- YOUR OBJECTIVE -
Restate word for word all of the lines below, with each image left out.

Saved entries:
[Start of section]
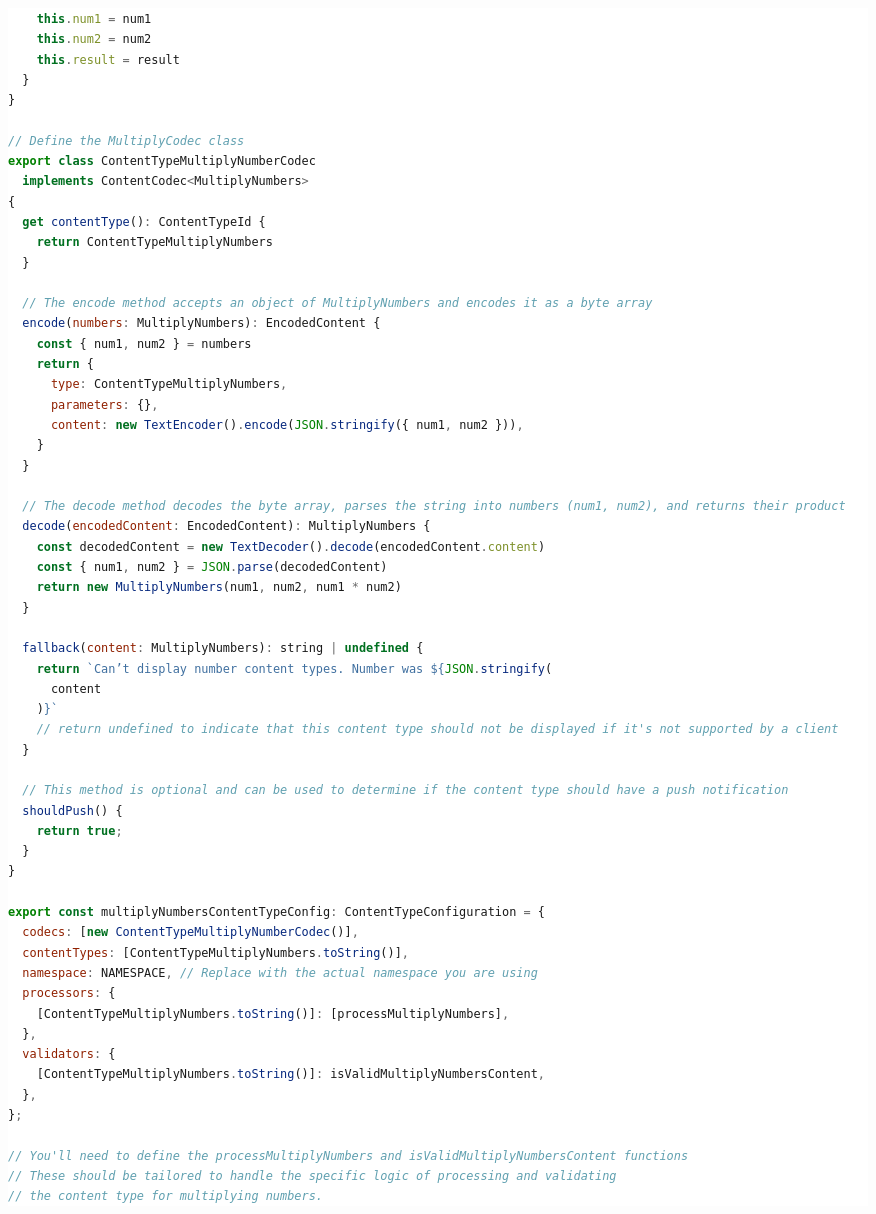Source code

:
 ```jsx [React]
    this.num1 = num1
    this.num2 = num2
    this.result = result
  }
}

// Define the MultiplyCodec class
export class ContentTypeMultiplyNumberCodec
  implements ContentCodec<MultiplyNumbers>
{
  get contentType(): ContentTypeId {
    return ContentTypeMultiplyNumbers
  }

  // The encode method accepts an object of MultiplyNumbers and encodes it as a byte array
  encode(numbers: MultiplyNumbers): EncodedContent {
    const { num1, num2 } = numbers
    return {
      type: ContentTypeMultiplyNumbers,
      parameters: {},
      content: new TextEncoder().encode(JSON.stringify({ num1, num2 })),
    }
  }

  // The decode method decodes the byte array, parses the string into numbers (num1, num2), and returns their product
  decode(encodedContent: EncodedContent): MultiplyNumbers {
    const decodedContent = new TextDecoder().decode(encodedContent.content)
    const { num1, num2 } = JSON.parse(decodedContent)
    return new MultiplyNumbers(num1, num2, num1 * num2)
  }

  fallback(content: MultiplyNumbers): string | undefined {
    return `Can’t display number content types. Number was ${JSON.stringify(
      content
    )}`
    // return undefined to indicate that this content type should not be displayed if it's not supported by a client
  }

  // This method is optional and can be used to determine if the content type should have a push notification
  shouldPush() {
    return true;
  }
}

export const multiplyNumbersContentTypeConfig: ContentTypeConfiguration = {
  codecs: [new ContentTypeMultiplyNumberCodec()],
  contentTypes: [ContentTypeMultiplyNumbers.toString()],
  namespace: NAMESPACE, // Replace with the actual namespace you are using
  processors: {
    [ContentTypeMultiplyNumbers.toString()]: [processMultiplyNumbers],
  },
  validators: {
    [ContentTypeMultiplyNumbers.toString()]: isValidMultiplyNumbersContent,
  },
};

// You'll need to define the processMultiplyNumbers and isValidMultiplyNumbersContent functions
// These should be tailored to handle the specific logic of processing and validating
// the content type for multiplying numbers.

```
[End of section]
- TASK ANSWER -
Source code

:
 ```jsx [React]
    this.num1 = num1
    this.num2 = num2
    this.result = result
  }
}

// Define the MultiplyCodec class
export class ContentTypeMultiplyNumberCodec
  implements ContentCodec<MultiplyNumbers>
{
  get contentType(): ContentTypeId {
    return ContentTypeMultiplyNumbers
  }

  // The encode method accepts an object of MultiplyNumbers and encodes it as a byte array
  encode(numbers: MultiplyNumbers): EncodedContent {
    const { num1, num2 } = numbers
    return {
      type: ContentTypeMultiplyNumbers,
      parameters: {},
      content: new TextEncoder().encode(JSON.stringify({ num1, num2 })),
    }
  }

  // The decode method decodes the byte array, parses the string into numbers (num1, num2), and returns their product
  decode(encodedContent: EncodedContent): MultiplyNumbers {
    const decodedContent = new TextDecoder().decode(encodedContent.content)
    const { num1, num2 } = JSON.parse(decodedContent)
    return new MultiplyNumbers(num1, num2, num1 * num2)
  }

  fallback(content: MultiplyNumbers): string | undefined {
    return `Can’t display number content types. Number was ${JSON.stringify(
      content
    )}`
    // return undefined to indicate that this content type should not be displayed if it's not supported by a client
  }

  // This method is optional and can be used to determine if the content type should have a push notification
  shouldPush() {
    return true;
  }
}

export const multiplyNumbersContentTypeConfig: ContentTypeConfiguration = {
  codecs: [new ContentTypeMultiplyNumberCodec()],
  contentTypes: [ContentTypeMultiplyNumbers.toString()],
  namespace: NAMESPACE, // Replace with the actual namespace you are using
  processors: {
    [ContentTypeMultiplyNumbers.toString()]: [processMultiplyNumbers],
  },
  validators: {
    [ContentTypeMultiplyNumbers.toString()]: isValidMultiplyNumbersContent,
  },
};

// You'll need to define the processMultiplyNumbers and isValidMultiplyNumbersContent functions
// These should be tailored to handle the specific logic of processing and validating
// the content type for multiplying numbers.

```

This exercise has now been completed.